A line from a poem called “The Dictator,” toward the end of the book: “The world without me // is the space in this room.” I’ve never thought about it that way. She’s right—Diana Khoi Nguyen, I mean. We’re surrounded at all times by a picture of what the world will look like (what it has looked like, what it looks like even now) without us in it. The very air is a portrait of our absence.

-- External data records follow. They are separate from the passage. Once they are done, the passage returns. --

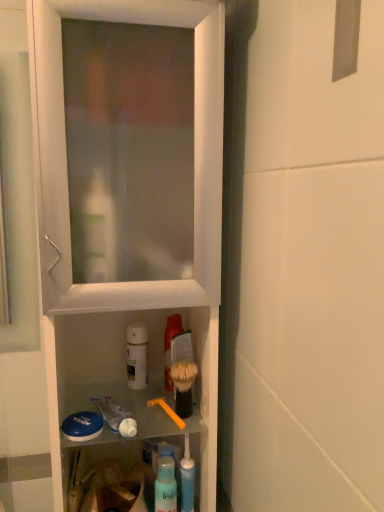
Question: Is white matte bottle at center, which ranks as the second mouthwash in right-to-left order, bigger or smaller than translucent plastic mouthwash at center, which is counted as the 2th mouthwash, starting from the left?

Choices:
 (A) small
 (B) big

Answer: (A)

Question: Is point (135, 387) closer or farther from the camera than point (168, 330)?

Choices:
 (A) closer
 (B) farther

Answer: (B)

Question: Estimate the real-world distances between objects in this image. Which object is closer to the white matte bottle at center, positioned as the first mouthwash in left-to-right order?

Choices:
 (A) white plastic cabinet at center
 (B) translucent plastic spray bottle at lower center
 (C) white glossy toothpaste at lower center
 (D) blue translucent toothpaste tube at lower center
 (E) orange plastic toothbrush at center

Answer: (E)

Question: Considering the real-world distances, which object is farthest from the translucent plastic spray bottle at lower center?

Choices:
 (A) white glossy toothpaste at lower center
 (B) white plastic cabinet at center
 (C) translucent plastic mouthwash at center, placed as the first mouthwash when sorted from right to left
 (D) white matte bottle at center, which ranks as the second mouthwash in right-to-left order
 (E) blue translucent toothpaste tube at lower center

Answer: (B)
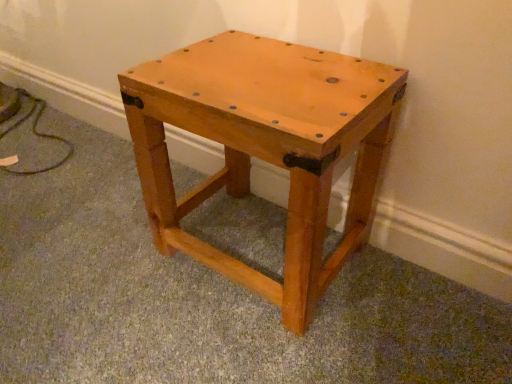
This screenshot has height=384, width=512. What do you see at coordinates (266, 147) in the screenshot?
I see `light brown wood stool at center` at bounding box center [266, 147].

At what (x,y) coordinates should I click in order to perform the action: click on light brown wood stool at center. Please return your answer as a coordinate pair (x, y). The height and width of the screenshot is (384, 512). Looking at the image, I should click on 266,147.

Locate an element on the screen. This screenshot has width=512, height=384. light brown wood stool at center is located at coordinates (266, 147).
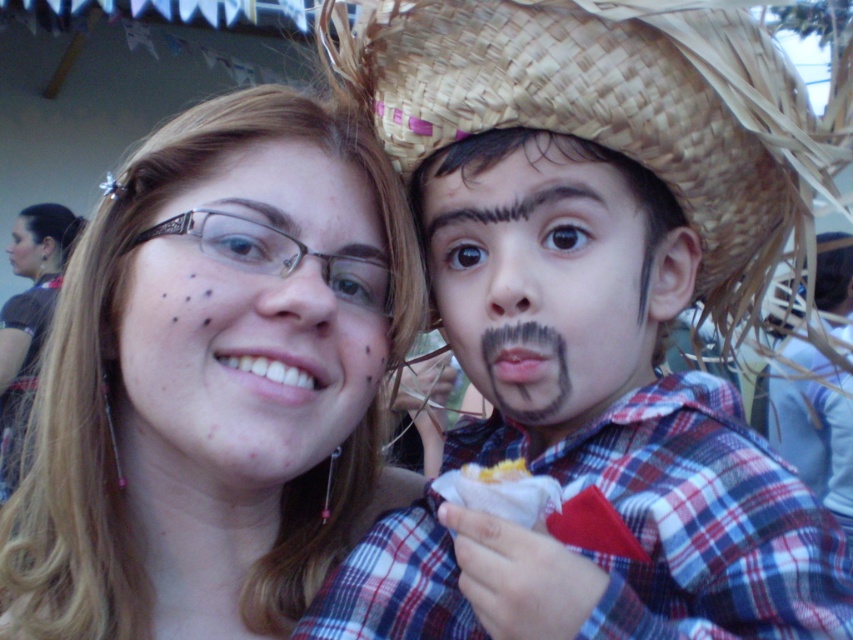
Question: Does brown woven straw cowboy hat at right appear over clear plastic glasses at center?

Choices:
 (A) no
 (B) yes

Answer: (B)

Question: Which object is the closest to the clear plastic glasses at center?

Choices:
 (A) plaid fabric shirt at center
 (B) brown woven straw cowboy hat at right
 (C) black matte mustache at center

Answer: (C)

Question: Does matte black hair at upper left have a larger size compared to smooth skin with freckles at center?

Choices:
 (A) no
 (B) yes

Answer: (B)

Question: Which object appears farthest from the camera in this image?

Choices:
 (A) matte black hair at upper left
 (B) plaid fabric shirt at center
 (C) smooth skin face at center

Answer: (C)

Question: Can you confirm if brown woven straw cowboy hat at right is positioned to the right of yellow crumbly food at lower center?

Choices:
 (A) yes
 (B) no

Answer: (A)

Question: Which point appears farthest from the camera in this image?

Choices:
 (A) (515, 458)
 (B) (35, 252)
 (C) (566, 100)
 (D) (27, 340)

Answer: (B)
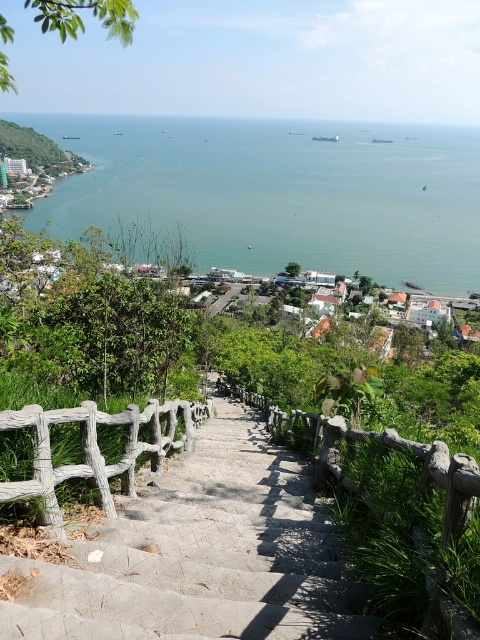
Question: Which of these objects is positioned farthest from the weathered wood fence at lower left?

Choices:
 (A) concrete stairs at center
 (B) wooden at center

Answer: (B)

Question: Does concrete stairs at center appear on the right side of wooden at center?

Choices:
 (A) yes
 (B) no

Answer: (B)

Question: Among these objects, which one is farthest from the camera?

Choices:
 (A) wooden at center
 (B) concrete stairs at center

Answer: (B)

Question: Does green water at center appear on the right side of wooden at center?

Choices:
 (A) no
 (B) yes

Answer: (A)

Question: Is green water at center thinner than weathered wood fence at lower left?

Choices:
 (A) no
 (B) yes

Answer: (A)

Question: Which object is the farthest from the concrete stairs at center?

Choices:
 (A) green water at center
 (B) weathered wood fence at lower left
 (C) wooden at center

Answer: (A)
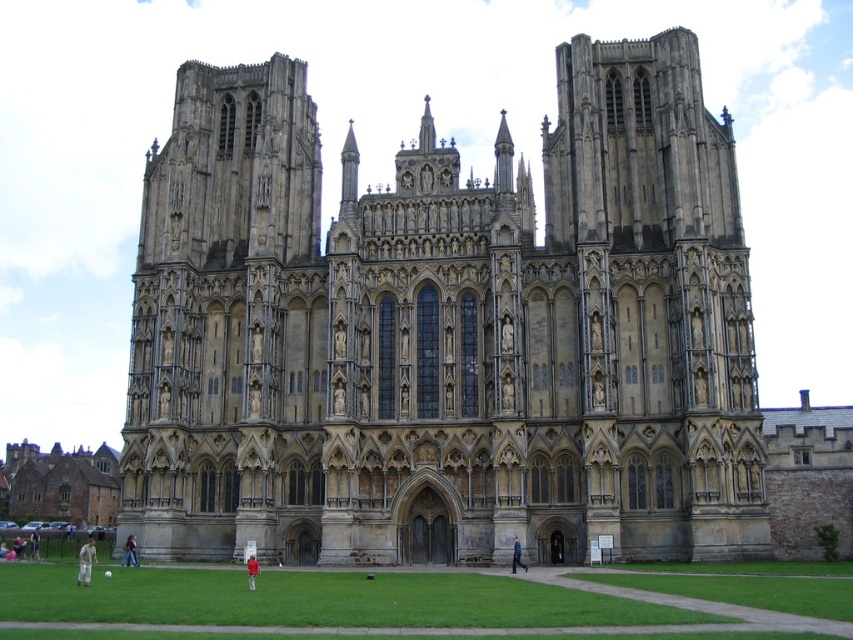
You are standing in front of the Wells Cathedral and notice two churches in the image. According to the scene, which direction is the stone church at center relative to the brown stone church at lower left?

The stone church at center is to the right of the brown stone church at lower left.

You are standing in front of the Wells Cathedral scene and want to take a photo that includes both the stone church at center and the brown stone church at lower left. Which church should you position closer to the camera to ensure both are fully visible in the frame?

To ensure both the stone church at center and the brown stone church at lower left are fully visible in the frame, position the brown stone church at lower left closer to the camera since it is shorter than the taller stone church at center.

You are standing in front of the Wells Cathedral and notice two churches in the image. Which one is positioned higher up, the stone church at center or the brown stone church at lower left?

The stone church at center is located above the brown stone church at lower left, so it is positioned higher up.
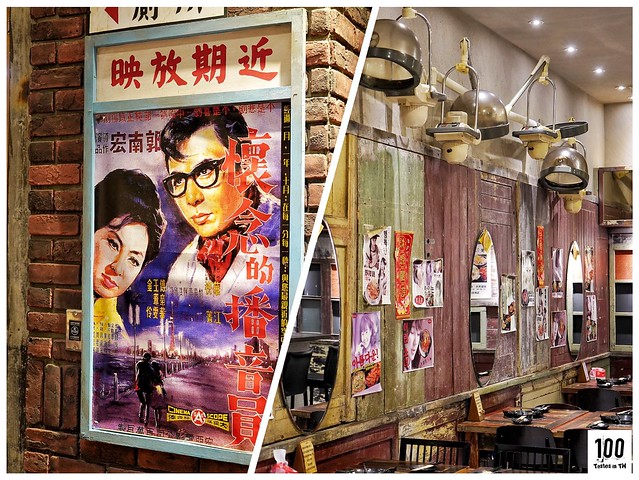
Where is `1st hairdryer`? 1st hairdryer is located at coordinates (390, 59).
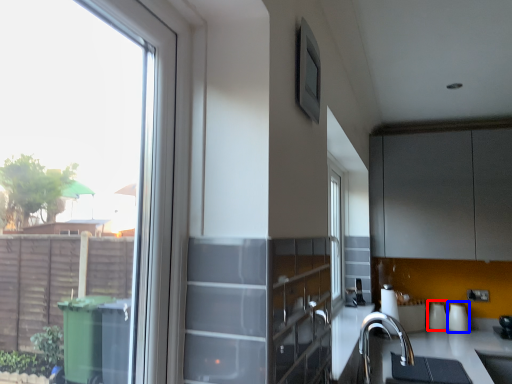
Question: Which object appears farthest to the camera in this image, appliance (highlighted by a red box) or appliance (highlighted by a blue box)?

Choices:
 (A) appliance
 (B) appliance

Answer: (A)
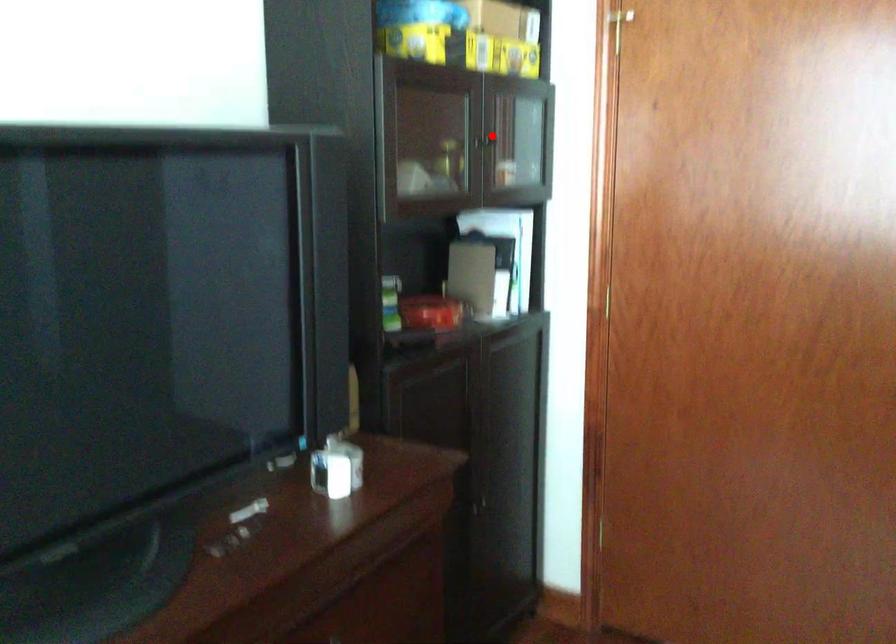
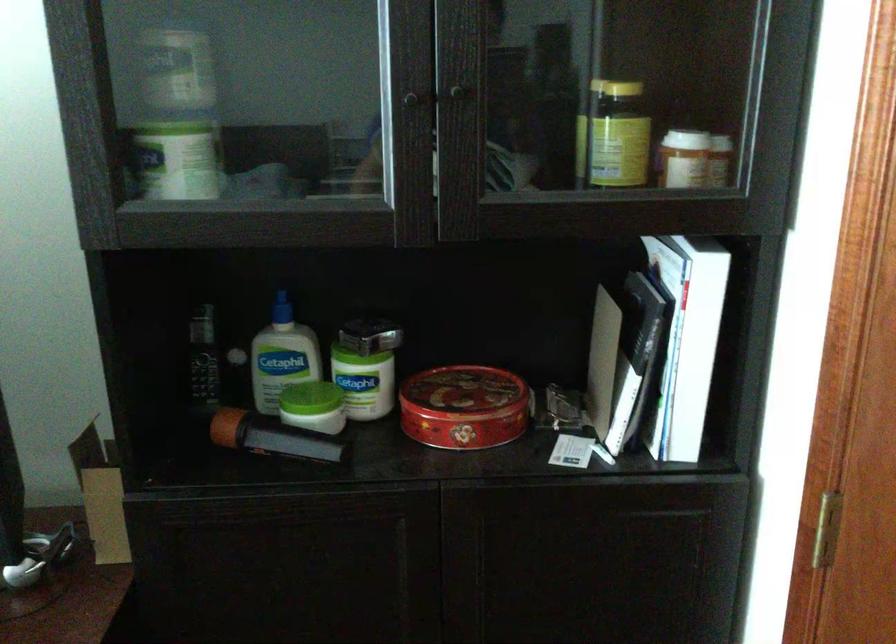
Find the pixel in the second image that matches the highlighted location in the first image.

(454, 91)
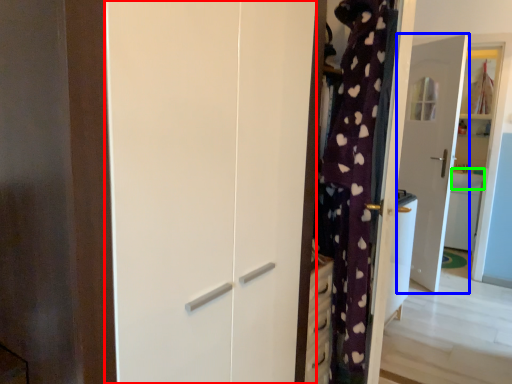
Question: Which object is positioned farthest from screen door (highlighted by a red box)? Select from door (highlighted by a blue box) and counter top (highlighted by a green box).

Choices:
 (A) door
 (B) counter top

Answer: (B)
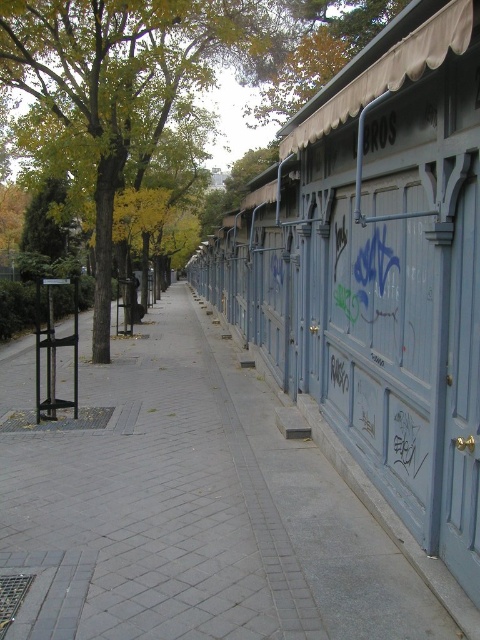
You are standing at the black metal post with a sign on the left side of the image. You want to walk to the blue painted wood shed at right. Which direction should you head towards?

You should head towards the right direction to reach the blue painted wood shed at right since it is located at point (x=377, y=269) which is to the right side of the image from your current position at the black metal post on the left.

You are a delivery person trying to park your bike. You see the gray brick pavement at center and the blue painted wood shed at right. Which location is closer to the black metal post with a sign on the left side?

The gray brick pavement at center is closer to the black metal post with a sign on the left side because it is positioned to the left of the blue painted wood shed at right, which is farther away from the post.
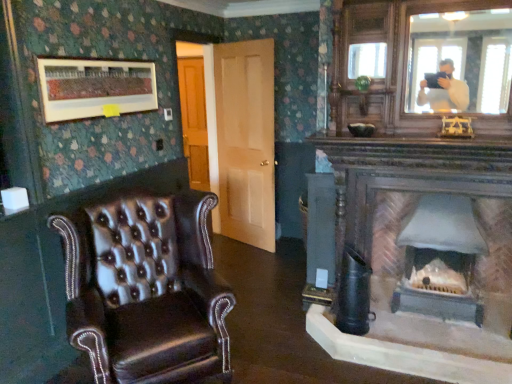
Question: Does leather wingback chair at left come in front of light brown wood door at center?

Choices:
 (A) no
 (B) yes

Answer: (B)

Question: Is leather wingback chair at left at the right side of light brown wood door at center?

Choices:
 (A) yes
 (B) no

Answer: (B)

Question: From the image's perspective, is leather wingback chair at left above light brown wood door at center?

Choices:
 (A) yes
 (B) no

Answer: (B)

Question: Is leather wingback chair at left facing towards light brown wood door at center?

Choices:
 (A) yes
 (B) no

Answer: (B)

Question: Are leather wingback chair at left and light brown wood door at center far apart?

Choices:
 (A) yes
 (B) no

Answer: (A)

Question: Is leather wingback chair at left bigger or smaller than matte wooden picture frame at upper left?

Choices:
 (A) big
 (B) small

Answer: (A)

Question: Considering the positions of leather wingback chair at left and matte wooden picture frame at upper left in the image, is leather wingback chair at left wider or thinner than matte wooden picture frame at upper left?

Choices:
 (A) thin
 (B) wide

Answer: (B)

Question: From the image's perspective, is leather wingback chair at left above or below matte wooden picture frame at upper left?

Choices:
 (A) above
 (B) below

Answer: (B)

Question: Would you say leather wingback chair at left is inside or outside matte wooden picture frame at upper left?

Choices:
 (A) outside
 (B) inside

Answer: (A)

Question: From their relative heights in the image, would you say matte gray stone fireplace at center is taller or shorter than light brown wood door at center?

Choices:
 (A) short
 (B) tall

Answer: (A)

Question: From a real-world perspective, is matte gray stone fireplace at center above or below light brown wood door at center?

Choices:
 (A) above
 (B) below

Answer: (B)

Question: Visually, is matte gray stone fireplace at center positioned to the left or to the right of light brown wood door at center?

Choices:
 (A) right
 (B) left

Answer: (A)

Question: Looking at the image, does matte gray stone fireplace at center seem bigger or smaller compared to light brown wood door at center?

Choices:
 (A) big
 (B) small

Answer: (B)

Question: From a real-world perspective, is matte gray stone fireplace at center above or below matte wooden picture frame at upper left?

Choices:
 (A) below
 (B) above

Answer: (A)

Question: Considering the positions of matte gray stone fireplace at center and matte wooden picture frame at upper left in the image, is matte gray stone fireplace at center bigger or smaller than matte wooden picture frame at upper left?

Choices:
 (A) big
 (B) small

Answer: (A)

It’s a sentiment that helps me understand the formal innovations of Nguyen’s Ghost Of. Two particular forms, and both experiments with erasure. The first she borrows from a Japanese tradition of picture-making called, Gyotaku, where a fisherman would sometimes record the size of his catch by inking the profile and pressing it against washi paper.

Gyotaku

Here’s what it looks like in the book (just one instance of it: there are lots of variations):

In each of Nguyen’s Gyotaku poems, her brother has been clipped from the photograph and transfigured into words. This is the brother whose suicide is the subject of the book.

A little isosceles, swimming away from the photograph, reads: “uncontained, even water abandons itself; there is mystery inside migration, the elver swimming up ahead, out of the photograph; eels who ride atop each other do not have to see each other face to face; of the road, it does not move, it is everywhere it has a story, I am in it, you are in it.”

The second form is the triptych. Same concept (freeing one’s loss from its original context, giving it a new shape, letting it exist on its own terms—”The world without me // is the space in this room”).

The words that shape Nguyen’s brother are self-contained. They don’t fit in the block of text that appears next to him. In other words, you can read the large block of text continually, right through the missing shape. If you were listening to a recitation, you wouldn’t know that something has gone missing. And the same is true for the thin thumbprint of text taken out. You can read it on its own terms: “mindful of the setting he counted off the seconds in his head as the solitary bee struggles to fly inside the walls of an empty house, her sisters dead below her; no wind, no rain; we stayed.”